Christiane JOUBERT, Psychologue Clinicienne, Docteur en Psychopathologie

Maître de Conférences Université Lyon 2

Thérapeute Familiale Psychanalytique

 

Notre propos est d’aborder ensemble l’alcool et l’addiction en général, comme un symptôme signifiant un dysfonctionnement du lien intersubjectif (lien à l’autre.

C’est de l’expérience de notre clinique familiale psychanalytique que nous envisageons ces quelques hypothèses, à savoir :

1 - L’addiction serait une régression et une fixation à un mode fusionnel du lien, ce que R. Kaës nomme les états du lien (dans la transmission des éprouvés mère-bébé). On pourrait dire que cette façon d’être en lien à l’autre est addictée, collée. Il s’agit d’un mode de relation primaire: le sujet addicté recherche un état, un ressenti: pour l’alcoolique, on parle de se griser, comme le bébé se grise de sa mère...

2 - L’addiction concerne le sujet addicté, mais aussi son entourage : il y a souvent une grande tolérance de l’environnement par rapport au “ porteur du symptôme ”...pour ne pas dire connivence. Un alcoolique seul, cela n’existe pas... pour parodier D.W.Winnicott qui disait “ un bébé sans sa mère, cela n’existe pas ”...

L’addiction est un mode relationnel à l’autre.

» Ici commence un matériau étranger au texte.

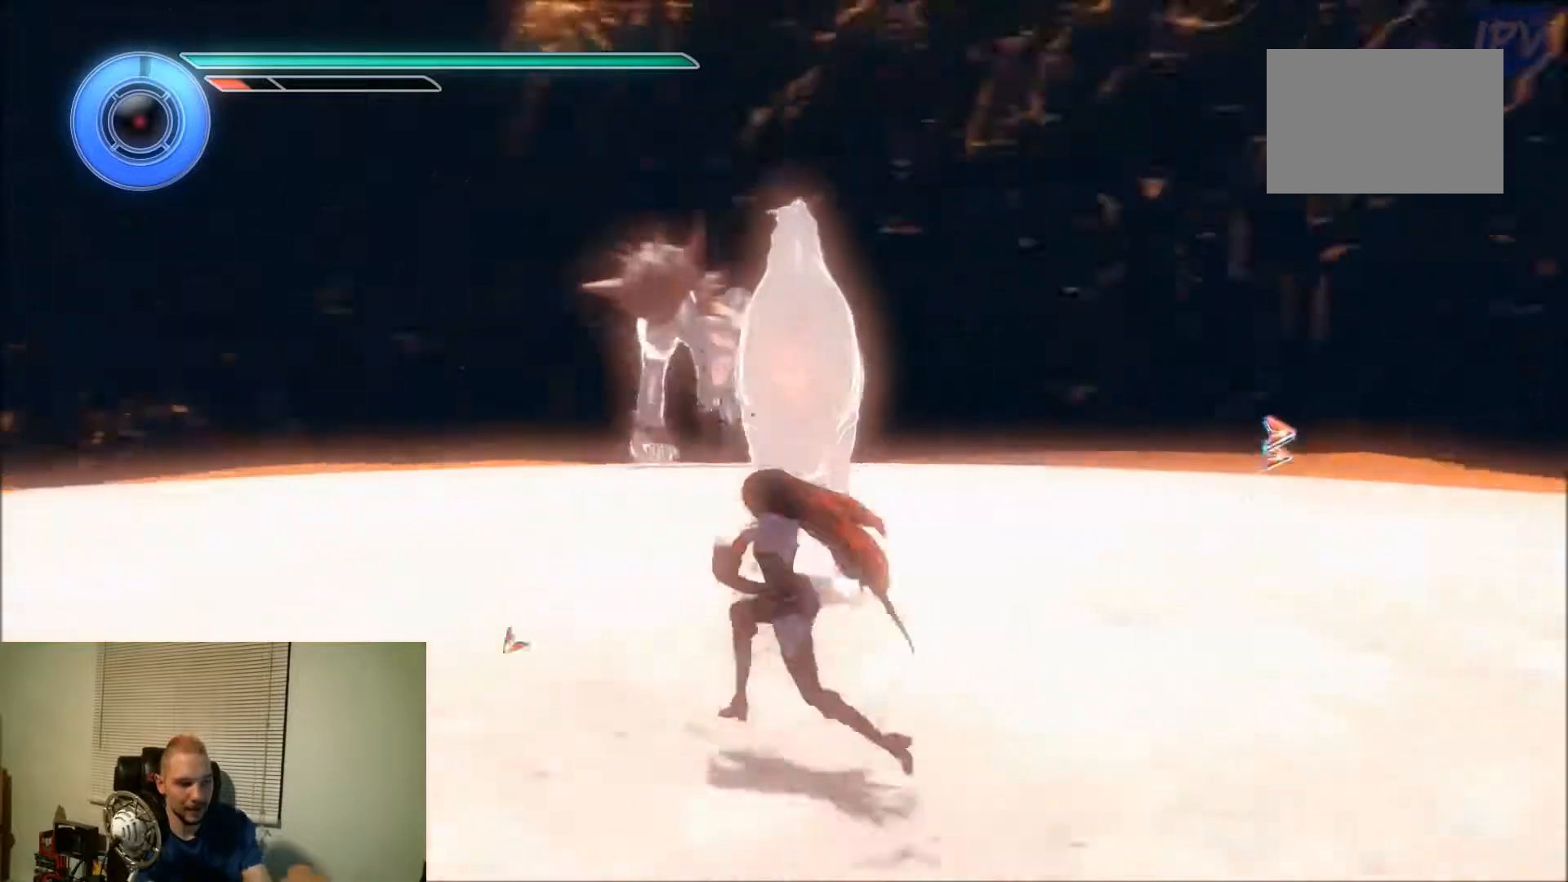
{"buttons": ["DPAD_LEFT"], "events": []}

- Addiction au produit : “ Jolie bouteille, gentille bouteille, veux-tu me laisser tranquille …”

- Addiction à l’autre.

3 - Cette façon d’être en lien, collé en deçà des mots, autour des ressentis, des éprouvés, se transmet sur un mode inconscient au travers des générations :

La famille A. dit : “ chez nous, on n’a pas besoin de se parler, on sait ce que l’autre ressent...c’était déjà comme cela dans ma famille -dit la mère-quand j’étais enfant... ”

 

4 - Pour le sujet addicté, le produit est une défense contre l’effondrement. Seul, abandonné, en proie aux angoisses de liquéfaction, l’alcool procure une sensation de chaleur, de remplissage du vide interne, réconforte...

-Se coller au produit

-Se coller à l’autre

L’alcool évite le travail psychique individuel, c’est un leurre, disaient de Mijolla et Sentoub dans “ Pour une psychothérapie de l’alcoolisme ” en 69.

L’alcool vient réveiller des zones muettes aussi bien sur le plan corporel (les éprouvés) que psychique, disent ces auteurs.

-Nous pensons que ces zones muettes sont “ des cryptes ” (cf.N. Abraham et M. Török) au sein desquelles sont emmurés des objets transgénérationnels, ...des fantômes dans les lignées...

 

5 - L’addiction serait donc une tentative de figurer quelque chose du transgénérationnel : une figuration répétitive, en quête de sens, de l’irreprésentable, du traumatique des lignées.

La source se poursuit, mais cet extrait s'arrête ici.